It's Not Me. It's You.
Updated: Aug 22, 2019
How the scale held me back and why I finally said goodbye.

The scale and I have had an interesting relationship. I have had times where it has been a motivator and I have had times where it has become an obsession. It wasn't always clear to me which side of the line I was on. Recently, I decided that this fixation with the scale needed to stop and I'm going to tell you why, in my experience, it has been huge for me and a big step in the right direction for my health and self-love.
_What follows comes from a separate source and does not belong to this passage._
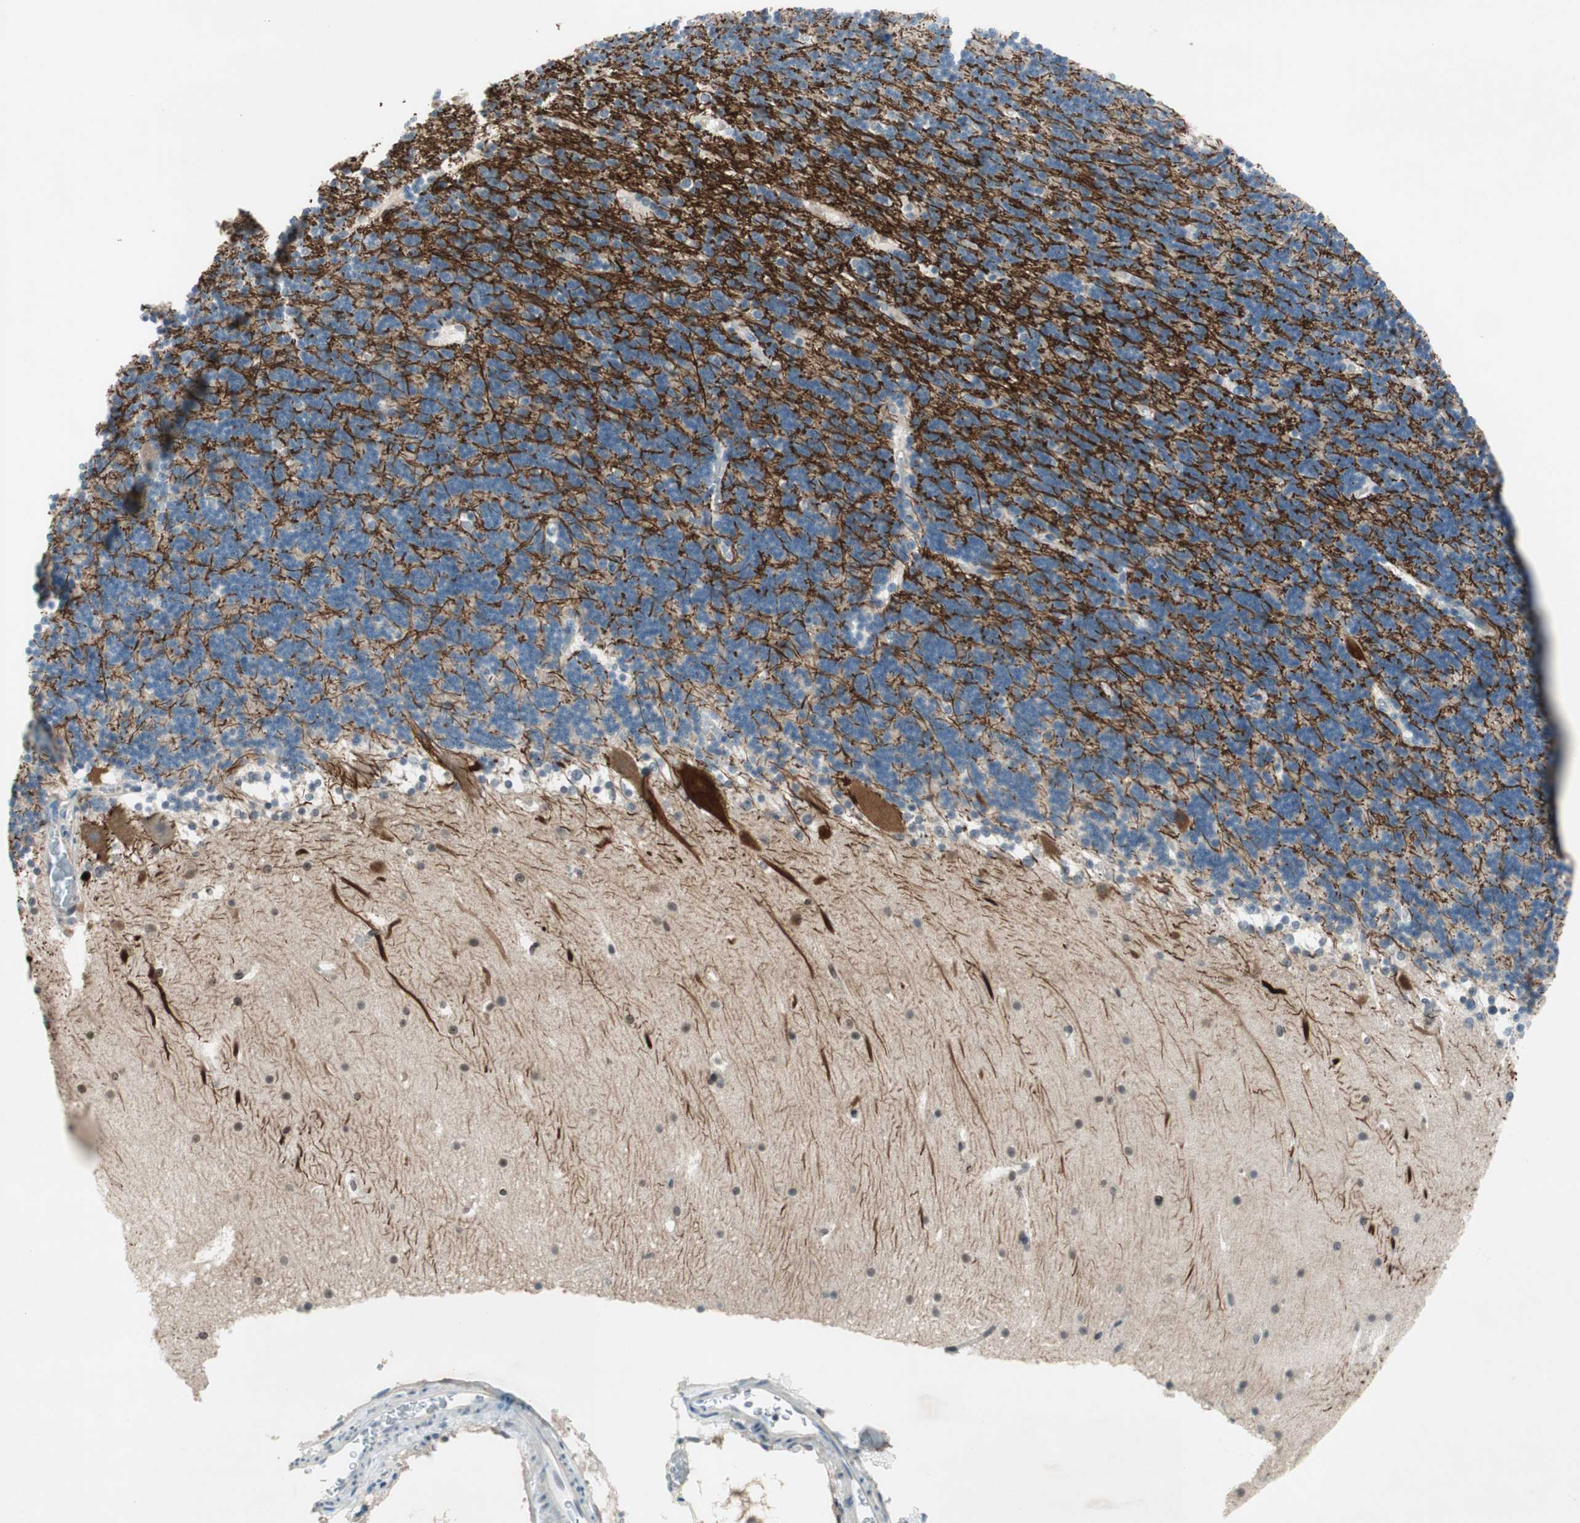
{"staining": {"intensity": "negative", "quantity": "none", "location": "none"}, "tissue": "cerebellum", "cell_type": "Cells in granular layer", "image_type": "normal", "snomed": [{"axis": "morphology", "description": "Normal tissue, NOS"}, {"axis": "topography", "description": "Cerebellum"}], "caption": "DAB (3,3'-diaminobenzidine) immunohistochemical staining of normal cerebellum exhibits no significant positivity in cells in granular layer. Nuclei are stained in blue.", "gene": "PRRG4", "patient": {"sex": "male", "age": 45}}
1) If the scale wore pants, they would be on fire. The scale is a liar, guys. If fat-loss is a part of your goals, the scale is not a true indicator of the progress you are making. There were many times that I could see progress in the mirror but the scale would tell me I was wrong. By its calculations, I hadn't changed. I was crazy, it told me, to think that my pants were fitting better or that I was seeing significant progress in muscle tone. There are many, many reasons why your numbers on the scale will stay the same or fluctuate. Just a few of these reasons are how much water you've drank that day, if you are currently gaining muscle, what time of day you weighed yourself, where you are in your menstrual cycle, when you last pooped (yeah, I said it!), blah blah blah. It's not telling you how much of your weight is muscle and how much is fat (five pounds of muscle is much denser/smaller than five pounds of fat, I promise). Scales are one-dimensional tools.
2) It was a bad influence. When I was doing well, according to the scale, I would think, 'Well great! It's party time!" And the scale would say, "Yeah girl, you go. Let your nutrition go down the tubes because you are as light as a feather and that is all that matters!" Sometimes the scale would say, " Girl, you're the same weight as last week. You might as well just give up. Have a good cry and eat some ice cream. Everything you've done is clearly pointless." I'm sure you can see how this took a toll on my consistency and contributed to the very unhealthy binging-quitting-extremes cycle.
And most importantly....
3) It caused me to focus on the wrong things. Weight is no where near an all-encompassing indicator of health and fitness and weight-loss is not even something that everyone needs to or should aim for. Whoever decided that weight is primarily what women who are striving to be healthy should worry about was, how do I say this? A moron. I have been many different weights in my life and I can tell you that your lowest weight is not necessarily your healthiest. At one point, I become a slave to seeing how far down I could make the numbers go. That number finally got lower than it had ever been. You would think that I would have been doing a happy dance but that was not the case. I wasn't doing any sort of dance because I was a miserable mess who had gotten off track with mental health, wasn't fueling my body properly, was losing muscle mass, and was just really super cranky. Like, so cranky, you guys. Putting the scale on a pedestal can lead to a way of thinking that puts getting to your lowest weight above everything else, which is not healthy in the least. Losing weight is something that can happen when you make healthy changes but it doesn't define the ways your body will change, your health, your progress, or you.
Measuring my progress by my weight led me to forget all of the other reasons why I live a healthy lifestyle. The scale doesn't tell you how much better you feel when you eat nutritious foods. The scale doesn't tell you how much of a calmer mom you are after a workout (yes, after. During my workouts, there's a lot of "PLEASE DO NOT BOTHER MAMA DURING THIS TEN MINUTES OF WORKOUT TIME! I'm sure you can survive a few more minutes without your third breakfast!") The scale doesn't pat me on the back for taking the time to do some self-care. The scale doesn't congratulate me for progress I've made with giving myself a great, safe, strong foundation postpartum and in returning proper function to my core after having severe diastasis. The scale doesn't tell you how much stronger I am. The scale doesn't tell me how much more I am than that.
I'm not perfect and I'm still working on letting go of all of the false ideas that I believed about the scale for so much of my life. It was really hard in the beginning to stay away but it's gotten easier as time has gone by. The more progress I see without the scale, physical or otherwise, the more I remember that I don't need it. I do still slip and weigh myself from time to time out of curiosity. It doesn't usually end well and reminds me why I decided to quit it in the first place. It's been so freeing. No more starting off the day by putting all my hopes into what the scale was going to read that morning. No more feeling confused and frustrated because I "wasn't making progress". No more angst about what my weight is compared to so-and-so's. Saying goodbye to the scale has helped me to focus on the other changes I'm making. There is just no room for the scale in my healthy lifestyle anymore. Non-scale victories only!
Have you ever thought about giving up the scale? I challenge you to try it! Let me know your thoughts on how the scale has effected you!